Jersey City Mayor Steve Fulop announced last week that he would not be pursuing the office of governor in New Jersey during the 2017 election. That announcement—and the fact that he endorsed former Ambassador to Germany Phil Murphy for the spot—caused a significant dynamic shift in the race despite it still being over one year away.
So far, Murphy is the only announced candidate on the Democratic side in the race. Even so, South Jersey political boss George Norcross sits in still-unannounced candidate Senate President Steve Sweeney’s corner for the job. Other candidates on the Democratic side (like state Senator Ray Lesniak and Assemblyman John Wisniewski) are also considering throwing themselves into campaigns. But according to reports, most major political Democratic players are not consolidated behind any of the candidates.
According to sources, some are unhappy with Murphy’s ties to Goldman Sachs and, therefore, one-term Governor Jon Corzine who also is a former executive at the megabank. In terms of Sweeney, his recent battle with the New Jersey Education Association has made some consider him too damaged to get the nomination. Sweeney is also somewhat hindered by his close ties to Norcross who, according to sources, is facing some push-back from Democratic party chairs in north Jersey who don’t want to cede power to south Jersey and the powerful party boss through the election of Sweeney. The other candidates, while seemingly taking the race seriously, have less resources than either Sweeney or Murphy, meaning it could be difficult for them to gain ground ahead of the primary.
Norcross seems intent on pushing for Sweeney. According to sources, he has been traveling across New Jersey on Monday speaking with Democratic chairs in an effort to get them to pick Sweeney over Murphy. As it now stands, Passaic, Middlesex and Hudson seem prepared to go with Murphy but Norcross is hoping to bring those counties to the Sweeney side. In recent weeks—ahead of Fulop’s endorsement out of Hudson County—Murphy has been touting endorsements all around Bergen County including one from Assemblyman Gordon Johnson. However, according to one source, the party in Bergen is still not strongly behind the candidate.

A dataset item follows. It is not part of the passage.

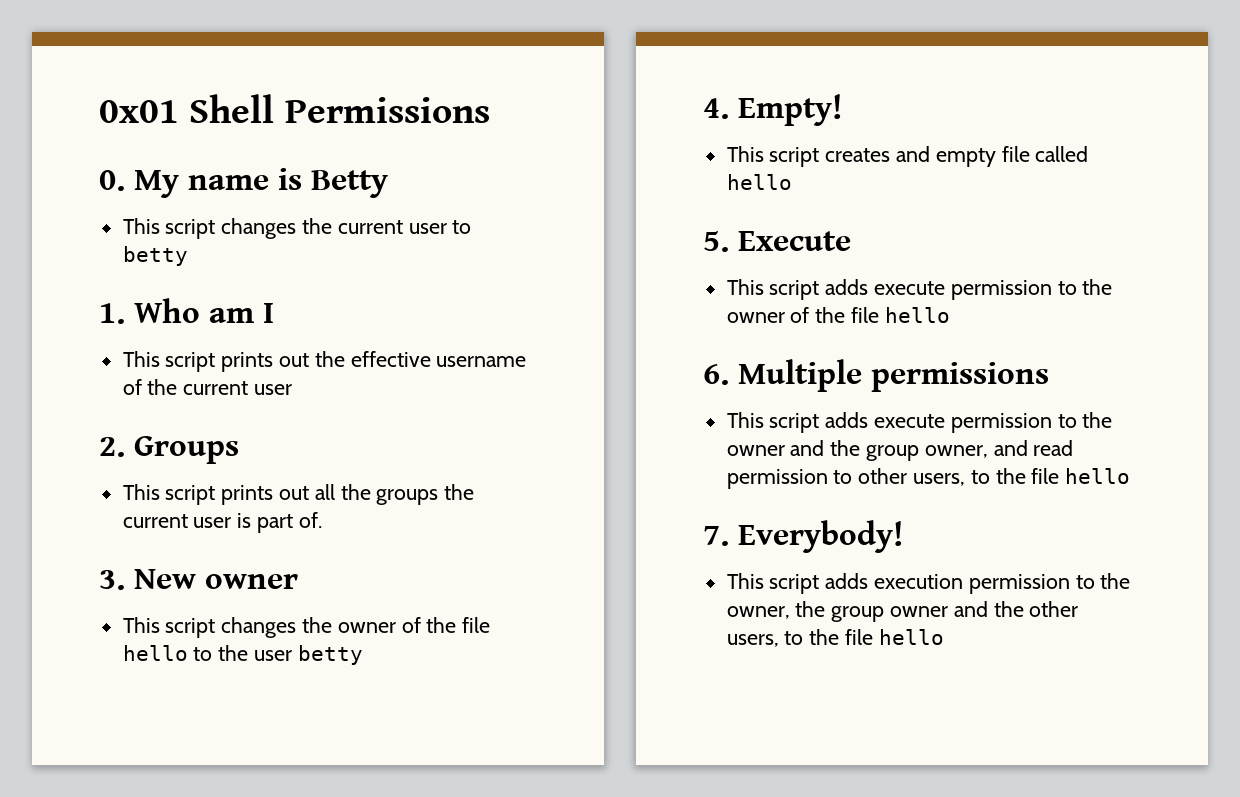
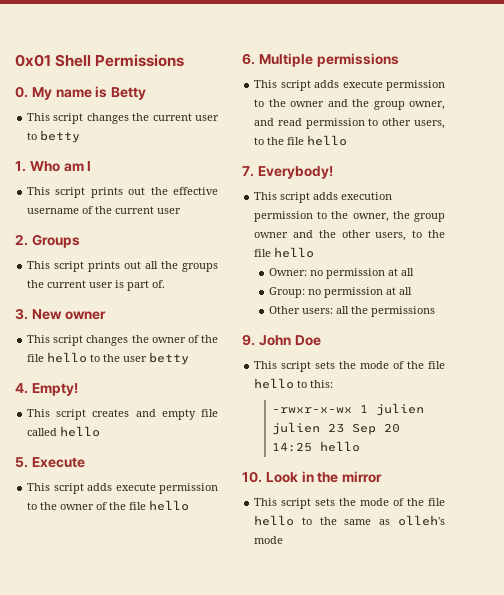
(944, 637) none -> [268,268,414,279] [268,287,412,298] [268,306,435,317] [242,334,321,346] [254,361,445,372] [254,378,334,389] [271,403,424,416] [271,422,400,435] [271,441,360,452] [242,471,383,483] [254,498,445,509] [254,515,445,526] [254,536,284,544] // Owner: no permission at all // Group: no permission at all // Other users: all the permissions // 9. John Doe // This script sets the mode of the file hello to this: // -rwxr-x-wx 1 julien julien 23 Sep 20 14:25 hello // 10. Look in the mirror // This script sets the mode of the file hello to the same as olleh's mode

“There really haven’t been a lot of people that have come out for Murphy at this point. There are 70 municipalities,” the source said adding that Murphy’s Bergen endorsements have come from council members in small towns (Dumont and Elmwood Park) and from Paramus Mayor Rich LaBarbiera without any of his council members. “This has been ‘C’ and ‘D’ level influence in terms of influence. I think the whole concept that Bergen is moving is a fallacy.”
With such uncertainty in terms of who to endorse, rumors are swirling that Norcross is exploring a potential compromise candidate if he finds that Sweeney’s NJEA woes are too much of a nonstarter across the state. One of the names that has been floated for that compromise is Bergen County Executive James Tedesco.
According to the Bergen source, however, Tedesco is not actively pursuing the position and had not had any direct communications regarding seeking the role.
“I think there were people that weren’t happy with the field before. I think they think the north could be in play and think ‘Who is someone the north couldn’t say no to?’ Tedesco is probably that person,” the source said. “I can see why that rumor exists.”
If a compromise candidate—Tedesco otherwise—were to break into the race and have a chance of winning, it would likely come as a consensus between party leaders from across the state. While the situation is still shaky, more endorsements from Murphy in the North could help lock up the top portion of the state for him.
The New Jersey gubernatorial primary will be held in June 2017.